Stephen Johnson is a landscape photographer, designer and teacher. He has been photographing since 1973 and concentrates on landscape projects exploring wild, endangered spaces and human-altered lands, making images that depict a respect for the land and a real-world celebration of our relationship to nature. His work has been featured in Communication Arts, LIFE Magazine, American Photo, Outdoor Photographer, and ABC Discovery News, among many others. His books include "At Mono Lake," the award winning and critically acclaimed "The Great Central Valley: California's Heartland," "Making a Digital Book" and the new "Stephen Johnson On Digital Photography."
In 1994 Johnson embarked on With A New Eye, the ground breaking all digital photographic look at American national parks. Steve was recognized by Apple Computer in 1997 with a ColorSync Profiling Excellence Award. In 1999, Folio Magazine declared the publication of Johnson's digital photographs in Life Magazine to be one of the Top 15 Critical Events in magazine publishing in the twentieth century. In 2003 he was inducted into the Photoshop Hall of Fame. Canon named Steve as one of their Explorers of Light in 2006 and sponsors speaking engagements with him around the country. In 2007 X-Rite named Stephen as a founding member of their exclusive Coloratti group of photographers and educators honored for their skills in color management.
He has long been admired for his high photographic craft and for his dedication to making fine prints including designing his own paper Hahnemühle's Museum Etching. Steve excels at sharing his knowledge and passion for our medium with countless individuals. Internationally recognized as a digital photography pioneer, Johnson's photographs have been exhibited, published and collected in the United States, Europe, Mexico and Japan. His work is part of the permanent collections of many institutions, including the Oakland Museum and The Getty, the Packard Foundation, Apple Computer, Minolta Corporation and many others.
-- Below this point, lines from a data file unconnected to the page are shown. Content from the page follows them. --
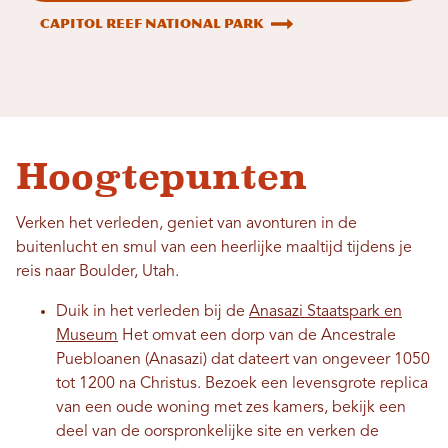
Capitol Reef National Park
Hoogtepunten
Verken het verleden, geniet van avonturen in de
buitenlucht en smul van een heerlijke maaltijd tijdens je
reis naar Boulder, Utah.
Duik in het verleden bij de
Anasazi Staatspark en
Museum
Het omvat een dorp van de Ancestrale
Puebloanen (Anasazi) dat dateert van ongeveer 1050
tot 1200 na Christus. Bezoek een levensgrote replica
van een oude woning met zes kamers, bekijk een
deel van de oorspronkelijke site en verken de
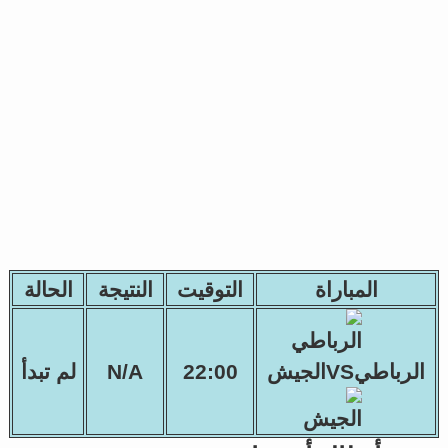
المباراة
التوقيت
النتيجة
الحالة
الرباطيVSالجيش
22:00
N/A
لم تبدأ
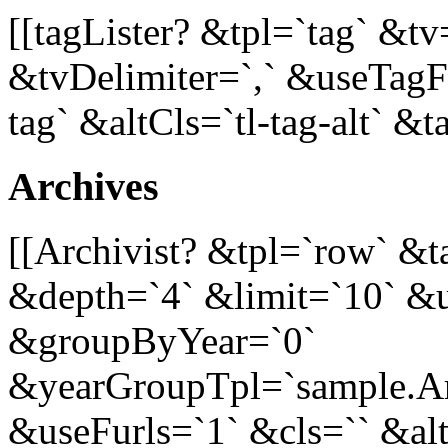
[[tagLister? &tpl=`tag` &tv
&tvDelimiter=`,` &useTagFu
tag` &altCls=`tl-tag-alt` &t
Archives
[[Archivist? &tpl=`row` &
&depth=`4` &limit=`10` &
&groupByYear=`0`
&yearGroupTpl=`sample.A
&useFurls=`1` &cls=`` &alt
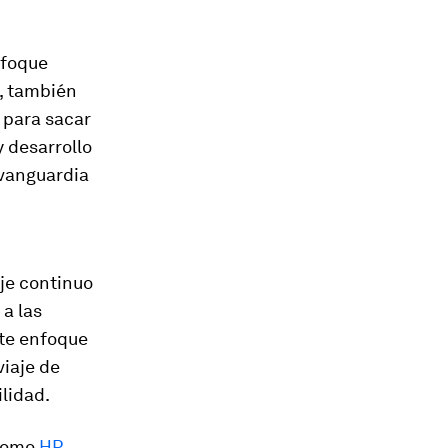
nfoque
e, también
 para sacar
y desarrollo
 vanguardia
je continuo
a las
ste enfoque
iaje de
lidad.
omo
HP
,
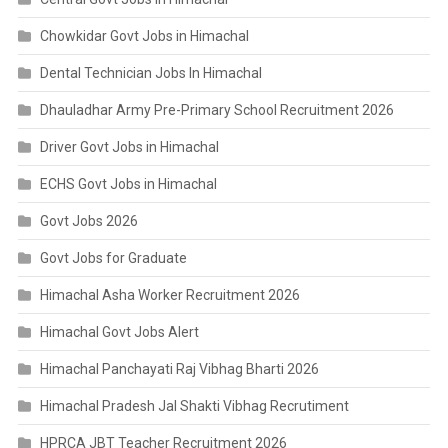
Chowkidar Govt Jobs in Himachal
Dental Technician Jobs In Himachal
Dhauladhar Army Pre-Primary School Recruitment 2026
Driver Govt Jobs in Himachal
ECHS Govt Jobs in Himachal
Govt Jobs 2026
Govt Jobs for Graduate
Himachal Asha Worker Recruitment 2026
Himachal Govt Jobs Alert
Himachal Panchayati Raj Vibhag Bharti 2026
Himachal Pradesh Jal Shakti Vibhag Recrutiment
HPRCA JBT Teacher Recruitment 2026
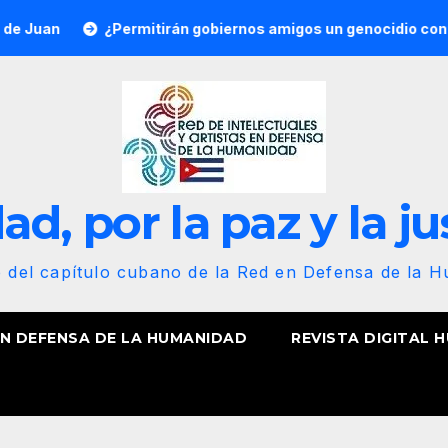
¿Permitirán gobiernos amigos un genocidio contra Cuba? Por
d, por la paz y la ju
b del capítulo cubano de la Red en Defensa de la 
EN DEFENSA DE LA HUMANIDAD
REVISTA DIGITAL 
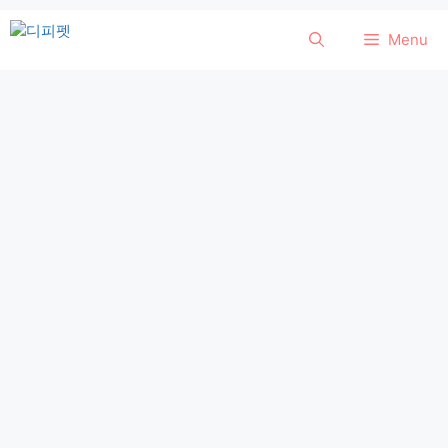
컨
Menu
텐
츠
로
건
너
뛰
기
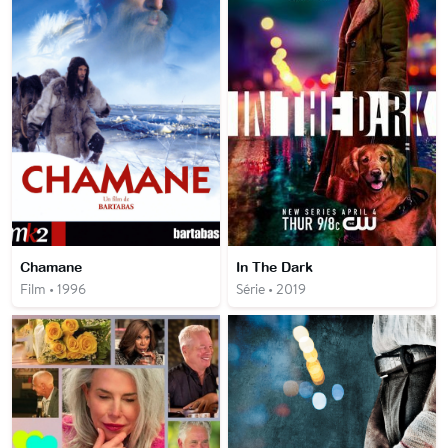
Chamane
In The Dark
Film • 1996
Série • 2019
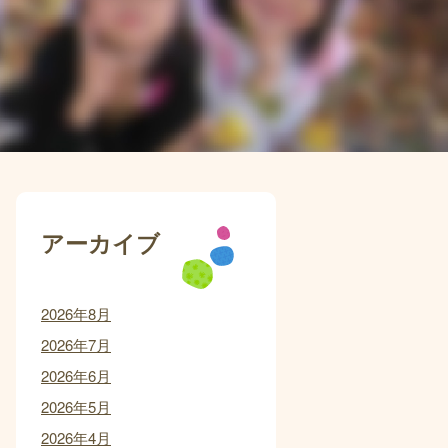
アーカイブ
2026年8月
2026年7月
2026年6月
2026年5月
2026年4月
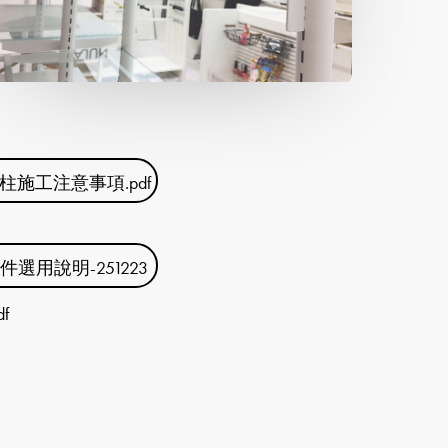
柱施工注意事項.pdf
件選用說明-251223
f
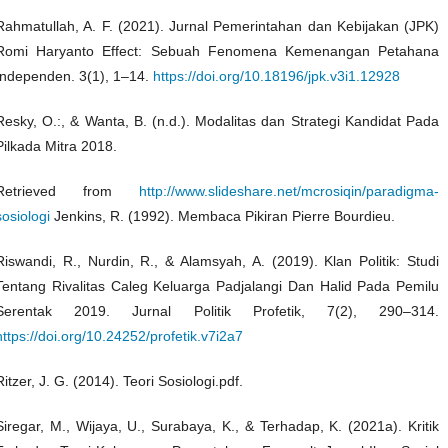
Rahmatullah, A. F. (2021). Jurnal Pemerintahan dan Kebijakan (JPK)
Romi Haryanto Effect: Sebuah Fenomena Kemenangan Petahana
Independen. 3(1), 1–14.
https://doi.org/10.18196/jpk.v3i1.12928
Resky, O.:, & Wanta, B. (n.d.). Modalitas dan Strategi Kandidat Pada
Pilkada Mitra 2018.
Retrieved from
http://www.slideshare.net/mcrosiqin/paradigma-
sosiologi
Jenkins, R. (1992). Membaca Pikiran Pierre Bourdieu.
Riswandi, R., Nurdin, R., & Alamsyah, A. (2019). Klan Politik: Studi
Tentang Rivalitas Caleg Keluarga Padjalangi Dan Halid Pada Pemilu
Serentak 2019. Jurnal Politik Profetik, 7(2), 290–314.
https://doi.org/10.24252/profetik.v7i2a7
Ritzer, J. G. (2014). Teori Sosiologi.pdf.
Siregar, M., Wijaya, U., Surabaya, K., & Terhadap, K. (2021a). Kritik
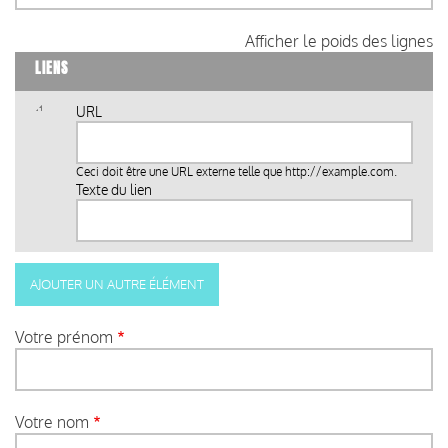
Afficher le poids des lignes
LIENS
URL
Ceci doit être une URL externe telle que
http://example.com
.
Texte du lien
Votre prénom
Votre nom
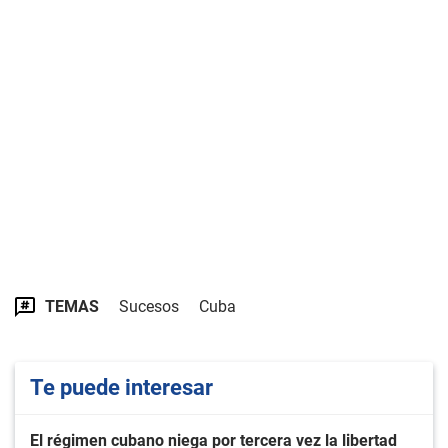
TEMAS
Sucesos
Cuba
Te puede interesar
El régimen cubano niega por tercera vez la libertad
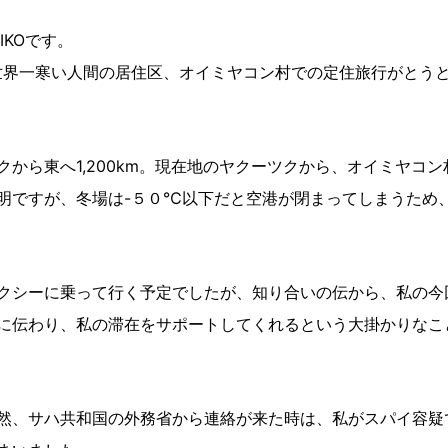
IKOです。
、世界一寒い人間の居住区、オイミヤコン村での定住旅行がとう
から東へ1,200km。現在地のヤクーツクから、オイミヤコン
明ですが、冬場は-５０℃以下だと空港が閉まってしまうため
クシーに乗って行く予定でしたが、知り合いの伝から、私の今
に伝わり、私の滞在をサポートしてくれるという大掛かりなこ
然、サハ共和国の外務省から連絡が来た時は、私がスパイ容疑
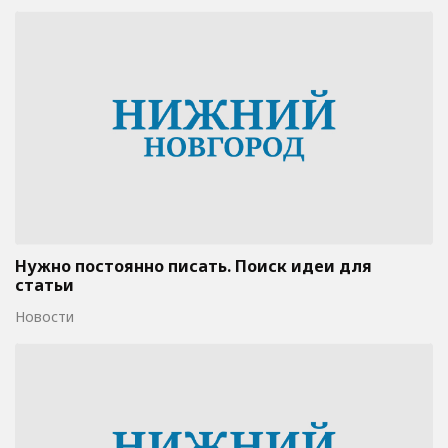
Нужно постоянно писать. Поиск идеи для
статьи
Новости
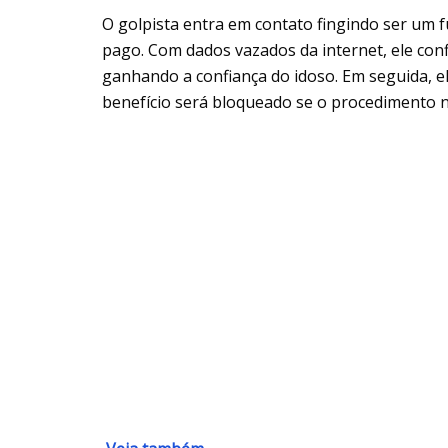
O golpista entra em contato fingindo ser um 
pago. Com dados vazados da internet, ele con
ganhando a confiança do idoso. Em seguida, el
benefício será bloqueado se o procedimento nã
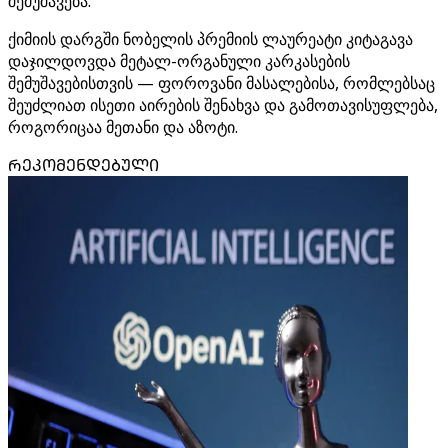
შემუშავება.
ქიმიის დარგში ნობელის პრემიის ლაურეატი კიტაგავა
დაჯილდოვდა მეტალ-ორგანული კარკასების
შემუშავებისთვის — ფოროვანი მასალებისა, რომლებსაც
შეუძლიათ ისეთი აირების შენახვა და გამოთავისუფლება,
როგორიცაა მეთანი და აზოტი.
ᲠᲔᲙᲝᲛᲔᲜᲓᲔᲑᲣᲚᲘ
Johnson has worked closely with Adobe and many other industry leaders on expanding and refining the tools we use as photographers. Photographic clients have included the Ansel Adams Publishing Trust, the Fine Arts Museums of San Francisco, the National Park Service and the Friends of Photography. Friends of Photography chose his work as their first digital image in their fine print collectors program in 1996.